Exercise tasks ▸
- 1) Name every person the reunion account mentions by name, including its author.
- 2) Reproduce the passage of the reunion account between "Jeanne and I" and "the phone book.", inclusive.

Müllerleile Reunion Schuttertal, Germany, 1997

by Marianne Muellerleile, Los Angeles, CA

When it was announced in June at the reunion that there would be another one in Germany in October I was surprised so many folks showed an interest in going. When my sister Jeanne said she wanted to go, nothing could have prevented me from going.
Jeanne and I met in Chicago O'Hare airport and boarded our United flight to Germany on October 10. It had been 17 years since we traveled together so we were eager to do it again.
Elizabeth was there to greet us in Frankfurt and then drive us to the Schuttertal region for the reunion.
Once there we unloaded our bags at Anton & Rita's and took a tour of their historic home and farm. I remembered visiting it 15 years earlier when I was there doing family research and had just picked a number out of the phone book.
Here I was again, at the oldest working Müllerleile farm in the region, dating back to the 1600s.

Excerpted data ▸
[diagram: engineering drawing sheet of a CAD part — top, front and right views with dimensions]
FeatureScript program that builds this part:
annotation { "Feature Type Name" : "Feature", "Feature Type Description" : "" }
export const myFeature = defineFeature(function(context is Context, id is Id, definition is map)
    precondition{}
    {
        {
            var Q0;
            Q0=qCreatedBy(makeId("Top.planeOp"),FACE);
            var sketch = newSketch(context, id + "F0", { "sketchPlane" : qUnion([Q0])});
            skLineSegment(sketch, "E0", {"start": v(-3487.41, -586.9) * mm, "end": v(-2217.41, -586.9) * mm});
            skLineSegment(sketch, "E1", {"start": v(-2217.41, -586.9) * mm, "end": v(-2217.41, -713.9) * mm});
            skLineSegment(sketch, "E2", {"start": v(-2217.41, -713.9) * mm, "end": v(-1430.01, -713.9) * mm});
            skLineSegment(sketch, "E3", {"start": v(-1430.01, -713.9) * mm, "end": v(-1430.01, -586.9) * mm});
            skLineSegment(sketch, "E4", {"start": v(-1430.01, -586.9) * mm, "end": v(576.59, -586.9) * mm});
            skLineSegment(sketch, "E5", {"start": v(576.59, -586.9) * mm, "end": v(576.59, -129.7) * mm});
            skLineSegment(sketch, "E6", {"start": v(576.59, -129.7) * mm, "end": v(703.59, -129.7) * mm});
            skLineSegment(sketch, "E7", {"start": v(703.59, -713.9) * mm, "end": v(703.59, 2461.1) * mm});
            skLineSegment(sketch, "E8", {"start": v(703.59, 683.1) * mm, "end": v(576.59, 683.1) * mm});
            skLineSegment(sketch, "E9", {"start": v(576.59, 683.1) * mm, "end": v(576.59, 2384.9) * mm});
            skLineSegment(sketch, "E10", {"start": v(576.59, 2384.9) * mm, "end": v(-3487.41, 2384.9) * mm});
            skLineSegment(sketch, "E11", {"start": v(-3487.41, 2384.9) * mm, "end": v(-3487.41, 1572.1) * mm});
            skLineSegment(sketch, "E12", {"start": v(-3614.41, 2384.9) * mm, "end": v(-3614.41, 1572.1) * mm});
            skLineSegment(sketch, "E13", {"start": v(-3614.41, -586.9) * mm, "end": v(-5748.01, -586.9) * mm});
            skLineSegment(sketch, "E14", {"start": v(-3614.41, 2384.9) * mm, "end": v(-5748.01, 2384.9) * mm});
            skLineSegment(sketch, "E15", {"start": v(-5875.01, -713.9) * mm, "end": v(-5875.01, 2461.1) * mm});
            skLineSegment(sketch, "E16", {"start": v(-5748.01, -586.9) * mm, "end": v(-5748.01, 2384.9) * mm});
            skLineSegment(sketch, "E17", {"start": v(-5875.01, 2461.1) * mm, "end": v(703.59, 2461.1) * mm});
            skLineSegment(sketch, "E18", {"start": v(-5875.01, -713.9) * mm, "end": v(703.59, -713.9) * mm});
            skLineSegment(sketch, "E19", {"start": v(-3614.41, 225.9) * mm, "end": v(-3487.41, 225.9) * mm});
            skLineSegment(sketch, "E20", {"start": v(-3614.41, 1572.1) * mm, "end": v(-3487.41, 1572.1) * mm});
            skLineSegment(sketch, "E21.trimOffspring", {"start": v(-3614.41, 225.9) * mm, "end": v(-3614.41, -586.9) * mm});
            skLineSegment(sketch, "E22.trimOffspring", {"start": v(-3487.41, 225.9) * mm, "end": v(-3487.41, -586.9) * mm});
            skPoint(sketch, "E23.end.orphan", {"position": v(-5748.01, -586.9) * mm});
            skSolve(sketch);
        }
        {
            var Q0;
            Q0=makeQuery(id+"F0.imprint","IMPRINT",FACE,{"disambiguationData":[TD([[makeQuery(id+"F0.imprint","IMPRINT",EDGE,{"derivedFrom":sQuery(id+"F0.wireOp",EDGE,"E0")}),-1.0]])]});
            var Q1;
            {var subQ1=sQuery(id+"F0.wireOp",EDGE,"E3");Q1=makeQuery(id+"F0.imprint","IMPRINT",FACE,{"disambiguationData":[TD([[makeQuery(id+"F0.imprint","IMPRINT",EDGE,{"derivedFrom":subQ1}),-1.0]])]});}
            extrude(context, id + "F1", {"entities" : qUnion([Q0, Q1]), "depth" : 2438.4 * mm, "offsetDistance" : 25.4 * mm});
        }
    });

Final results ▸
- 1) Marianne Muellerleile, Jeanne, Elizabeth, Anton, Rita

- 2)
Jeanne and I met in Chicago O'Hare airport and boarded our United flight to Germany on October 10. It had been 17 years since we traveled together so we were eager to do it again.
Elizabeth was there to greet us in Frankfurt and then drive us to the Schuttertal region for the reunion.
Once there we unloaded our bags at Anton & Rita's and took a tour of their historic home and farm. I remembered visiting it 15 years earlier when I was there doing family research and had just picked a number out of the phone book.